What is expected: Within the records below, reproduce without change the lines from the line that has "cytoplasmic/membranous staining for" through the line that has "cells demonstrate high", and only those.

Data supplied:
-------

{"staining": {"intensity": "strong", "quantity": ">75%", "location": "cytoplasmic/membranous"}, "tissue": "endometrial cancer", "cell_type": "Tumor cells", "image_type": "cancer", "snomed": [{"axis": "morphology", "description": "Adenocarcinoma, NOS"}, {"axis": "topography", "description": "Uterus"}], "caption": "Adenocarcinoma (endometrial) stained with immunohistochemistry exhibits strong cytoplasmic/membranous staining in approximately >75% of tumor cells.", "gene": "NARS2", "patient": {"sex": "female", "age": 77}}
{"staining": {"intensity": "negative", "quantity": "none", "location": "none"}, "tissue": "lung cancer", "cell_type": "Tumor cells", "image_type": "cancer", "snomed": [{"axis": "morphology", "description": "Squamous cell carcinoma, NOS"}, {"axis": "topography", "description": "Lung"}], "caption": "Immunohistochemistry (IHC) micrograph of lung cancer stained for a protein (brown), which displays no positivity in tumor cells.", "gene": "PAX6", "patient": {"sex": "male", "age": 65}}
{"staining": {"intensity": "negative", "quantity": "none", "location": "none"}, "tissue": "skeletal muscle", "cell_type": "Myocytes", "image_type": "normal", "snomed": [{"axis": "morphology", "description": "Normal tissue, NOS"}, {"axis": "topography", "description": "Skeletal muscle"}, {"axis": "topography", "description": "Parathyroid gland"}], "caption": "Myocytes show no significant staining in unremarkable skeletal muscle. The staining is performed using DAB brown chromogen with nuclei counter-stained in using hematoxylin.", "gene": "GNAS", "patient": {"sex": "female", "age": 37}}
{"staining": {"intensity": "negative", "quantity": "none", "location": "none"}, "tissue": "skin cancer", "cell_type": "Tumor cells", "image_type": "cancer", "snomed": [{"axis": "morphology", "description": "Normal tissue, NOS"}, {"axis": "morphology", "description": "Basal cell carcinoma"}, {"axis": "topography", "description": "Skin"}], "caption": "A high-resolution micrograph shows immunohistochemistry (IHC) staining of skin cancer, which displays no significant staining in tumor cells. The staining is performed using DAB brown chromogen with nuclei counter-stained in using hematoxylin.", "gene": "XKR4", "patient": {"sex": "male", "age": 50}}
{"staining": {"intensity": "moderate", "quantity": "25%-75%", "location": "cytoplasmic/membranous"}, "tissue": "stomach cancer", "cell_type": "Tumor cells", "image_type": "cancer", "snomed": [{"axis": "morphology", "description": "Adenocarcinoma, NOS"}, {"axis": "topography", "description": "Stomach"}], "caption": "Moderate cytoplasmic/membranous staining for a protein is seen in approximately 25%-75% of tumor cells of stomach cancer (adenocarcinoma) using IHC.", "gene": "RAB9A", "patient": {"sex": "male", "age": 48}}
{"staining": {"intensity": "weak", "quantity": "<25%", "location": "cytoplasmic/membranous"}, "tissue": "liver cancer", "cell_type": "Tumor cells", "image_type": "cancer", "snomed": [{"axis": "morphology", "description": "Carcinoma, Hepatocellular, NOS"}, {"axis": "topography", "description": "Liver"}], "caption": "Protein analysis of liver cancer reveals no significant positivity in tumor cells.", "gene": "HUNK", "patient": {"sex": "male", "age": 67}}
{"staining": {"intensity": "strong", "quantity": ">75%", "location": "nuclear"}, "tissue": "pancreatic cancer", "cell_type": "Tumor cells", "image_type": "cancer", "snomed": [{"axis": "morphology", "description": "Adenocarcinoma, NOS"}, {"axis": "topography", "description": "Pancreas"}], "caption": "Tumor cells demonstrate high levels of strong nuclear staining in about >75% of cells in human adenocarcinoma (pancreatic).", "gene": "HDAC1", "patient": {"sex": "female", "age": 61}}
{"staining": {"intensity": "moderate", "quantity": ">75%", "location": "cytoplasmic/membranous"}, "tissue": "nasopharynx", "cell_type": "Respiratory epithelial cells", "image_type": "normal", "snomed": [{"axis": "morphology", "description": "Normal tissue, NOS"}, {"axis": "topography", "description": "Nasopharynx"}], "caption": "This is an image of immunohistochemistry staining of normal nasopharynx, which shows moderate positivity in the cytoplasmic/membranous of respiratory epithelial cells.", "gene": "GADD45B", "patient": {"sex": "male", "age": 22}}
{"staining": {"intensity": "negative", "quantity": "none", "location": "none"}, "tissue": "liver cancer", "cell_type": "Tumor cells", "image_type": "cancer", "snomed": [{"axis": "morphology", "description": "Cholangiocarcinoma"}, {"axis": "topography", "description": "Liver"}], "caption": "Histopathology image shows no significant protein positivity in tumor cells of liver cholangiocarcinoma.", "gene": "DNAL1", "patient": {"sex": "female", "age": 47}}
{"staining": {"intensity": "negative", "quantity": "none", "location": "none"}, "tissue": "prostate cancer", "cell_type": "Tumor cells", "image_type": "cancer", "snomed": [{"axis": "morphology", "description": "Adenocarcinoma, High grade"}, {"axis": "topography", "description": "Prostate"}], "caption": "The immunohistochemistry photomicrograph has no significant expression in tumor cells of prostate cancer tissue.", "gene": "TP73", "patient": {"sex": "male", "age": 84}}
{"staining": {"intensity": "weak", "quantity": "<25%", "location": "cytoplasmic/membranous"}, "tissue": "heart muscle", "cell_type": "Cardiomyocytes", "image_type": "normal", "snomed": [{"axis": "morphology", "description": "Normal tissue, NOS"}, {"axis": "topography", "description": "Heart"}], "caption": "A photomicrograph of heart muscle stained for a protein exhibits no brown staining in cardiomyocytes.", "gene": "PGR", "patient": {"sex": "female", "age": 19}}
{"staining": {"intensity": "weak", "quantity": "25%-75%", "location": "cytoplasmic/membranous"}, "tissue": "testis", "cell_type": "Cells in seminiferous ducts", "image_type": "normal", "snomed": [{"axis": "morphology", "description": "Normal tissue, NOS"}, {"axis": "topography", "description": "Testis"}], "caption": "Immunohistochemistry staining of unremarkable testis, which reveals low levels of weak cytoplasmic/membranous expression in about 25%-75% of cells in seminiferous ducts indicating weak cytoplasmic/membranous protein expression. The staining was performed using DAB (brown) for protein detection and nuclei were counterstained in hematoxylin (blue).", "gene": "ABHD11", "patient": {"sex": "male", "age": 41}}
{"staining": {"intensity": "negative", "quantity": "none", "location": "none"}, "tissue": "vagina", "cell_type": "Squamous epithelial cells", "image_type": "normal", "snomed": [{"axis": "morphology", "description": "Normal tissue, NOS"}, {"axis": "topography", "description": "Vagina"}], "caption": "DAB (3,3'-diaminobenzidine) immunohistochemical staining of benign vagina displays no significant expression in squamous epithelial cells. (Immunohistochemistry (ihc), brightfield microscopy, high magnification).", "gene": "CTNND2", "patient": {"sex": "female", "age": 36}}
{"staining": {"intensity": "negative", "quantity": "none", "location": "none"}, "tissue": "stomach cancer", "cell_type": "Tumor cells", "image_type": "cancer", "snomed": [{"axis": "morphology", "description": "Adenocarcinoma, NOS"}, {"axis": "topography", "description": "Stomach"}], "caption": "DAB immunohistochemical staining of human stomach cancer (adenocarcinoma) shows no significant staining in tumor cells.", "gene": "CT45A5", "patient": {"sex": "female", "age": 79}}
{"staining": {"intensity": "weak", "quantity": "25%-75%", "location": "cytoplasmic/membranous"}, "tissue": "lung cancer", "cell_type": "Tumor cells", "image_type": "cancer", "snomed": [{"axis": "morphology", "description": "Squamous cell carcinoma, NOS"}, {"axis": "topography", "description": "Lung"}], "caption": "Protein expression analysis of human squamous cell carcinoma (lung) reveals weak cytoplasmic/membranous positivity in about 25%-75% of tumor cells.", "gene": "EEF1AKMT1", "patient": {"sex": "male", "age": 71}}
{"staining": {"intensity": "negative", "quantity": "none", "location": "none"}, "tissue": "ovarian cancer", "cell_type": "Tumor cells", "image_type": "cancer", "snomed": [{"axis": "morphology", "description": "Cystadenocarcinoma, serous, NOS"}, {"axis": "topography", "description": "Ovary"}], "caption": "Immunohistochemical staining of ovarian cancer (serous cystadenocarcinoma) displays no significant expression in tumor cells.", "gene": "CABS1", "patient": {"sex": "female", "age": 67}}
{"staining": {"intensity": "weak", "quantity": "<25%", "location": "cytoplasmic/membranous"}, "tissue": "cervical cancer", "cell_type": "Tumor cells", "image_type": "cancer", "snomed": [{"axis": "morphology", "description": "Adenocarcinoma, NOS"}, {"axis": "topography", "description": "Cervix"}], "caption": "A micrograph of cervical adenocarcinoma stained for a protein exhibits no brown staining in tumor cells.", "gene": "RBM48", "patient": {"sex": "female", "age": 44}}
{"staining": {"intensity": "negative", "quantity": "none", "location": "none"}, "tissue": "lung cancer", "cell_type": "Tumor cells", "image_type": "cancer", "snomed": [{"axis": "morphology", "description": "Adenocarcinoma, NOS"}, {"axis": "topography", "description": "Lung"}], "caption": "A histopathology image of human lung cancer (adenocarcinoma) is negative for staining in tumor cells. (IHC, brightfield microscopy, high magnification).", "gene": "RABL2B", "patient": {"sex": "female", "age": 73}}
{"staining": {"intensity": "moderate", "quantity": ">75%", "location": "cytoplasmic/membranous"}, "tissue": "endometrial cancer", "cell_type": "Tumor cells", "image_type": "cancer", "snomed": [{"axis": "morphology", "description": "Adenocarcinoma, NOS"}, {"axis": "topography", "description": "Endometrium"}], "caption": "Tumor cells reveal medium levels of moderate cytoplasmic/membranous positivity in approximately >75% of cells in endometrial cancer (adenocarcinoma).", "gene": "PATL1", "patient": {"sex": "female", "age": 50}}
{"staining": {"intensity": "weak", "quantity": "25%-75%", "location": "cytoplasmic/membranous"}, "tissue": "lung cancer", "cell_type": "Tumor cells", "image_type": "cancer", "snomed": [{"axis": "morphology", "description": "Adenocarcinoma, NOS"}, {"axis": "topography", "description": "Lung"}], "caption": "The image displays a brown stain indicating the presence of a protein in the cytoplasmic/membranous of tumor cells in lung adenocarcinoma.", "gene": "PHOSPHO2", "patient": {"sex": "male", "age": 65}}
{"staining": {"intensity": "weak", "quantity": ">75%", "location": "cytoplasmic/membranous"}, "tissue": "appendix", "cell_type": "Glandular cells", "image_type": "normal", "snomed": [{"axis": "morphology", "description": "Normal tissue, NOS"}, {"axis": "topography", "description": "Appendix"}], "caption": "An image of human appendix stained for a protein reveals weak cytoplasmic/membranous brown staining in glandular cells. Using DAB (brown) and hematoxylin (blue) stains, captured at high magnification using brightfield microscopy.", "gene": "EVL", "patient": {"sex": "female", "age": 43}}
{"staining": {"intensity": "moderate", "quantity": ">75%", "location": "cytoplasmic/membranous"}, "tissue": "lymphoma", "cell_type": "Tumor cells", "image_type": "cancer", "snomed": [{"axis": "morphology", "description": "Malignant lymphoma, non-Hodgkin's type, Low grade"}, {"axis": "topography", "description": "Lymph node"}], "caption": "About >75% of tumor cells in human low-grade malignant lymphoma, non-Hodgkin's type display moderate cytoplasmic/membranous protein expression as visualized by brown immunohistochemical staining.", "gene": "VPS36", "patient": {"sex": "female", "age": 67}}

-------

Solution to the problem:
{"staining": {"intensity": "moderate", "quantity": "25%-75%", "location": "cytoplasmic/membranous"}, "tissue": "stomach cancer", "cell_type": "Tumor cells", "image_type": "cancer", "snomed": [{"axis": "morphology", "description": "Adenocarcinoma, NOS"}, {"axis": "topography", "description": "Stomach"}], "caption": "Moderate cytoplasmic/membranous staining for a protein is seen in approximately 25%-75% of tumor cells of stomach cancer (adenocarcinoma) using IHC.", "gene": "RAB9A", "patient": {"sex": "male", "age": 48}}
{"staining": {"intensity": "weak", "quantity": "<25%", "location": "cytoplasmic/membranous"}, "tissue": "liver cancer", "cell_type": "Tumor cells", "image_type": "cancer", "snomed": [{"axis": "morphology", "description": "Carcinoma, Hepatocellular, NOS"}, {"axis": "topography", "description": "Liver"}], "caption": "Protein analysis of liver cancer reveals no significant positivity in tumor cells.", "gene": "HUNK", "patient": {"sex": "male", "age": 67}}
{"staining": {"intensity": "strong", "quantity": ">75%", "location": "nuclear"}, "tissue": "pancreatic cancer", "cell_type": "Tumor cells", "image_type": "cancer", "snomed": [{"axis": "morphology", "description": "Adenocarcinoma, NOS"}, {"axis": "topography", "description": "Pancreas"}], "caption": "Tumor cells demonstrate high levels of strong nuclear staining in about >75% of cells in human adenocarcinoma (pancreatic).", "gene": "HDAC1", "patient": {"sex": "female", "age": 61}}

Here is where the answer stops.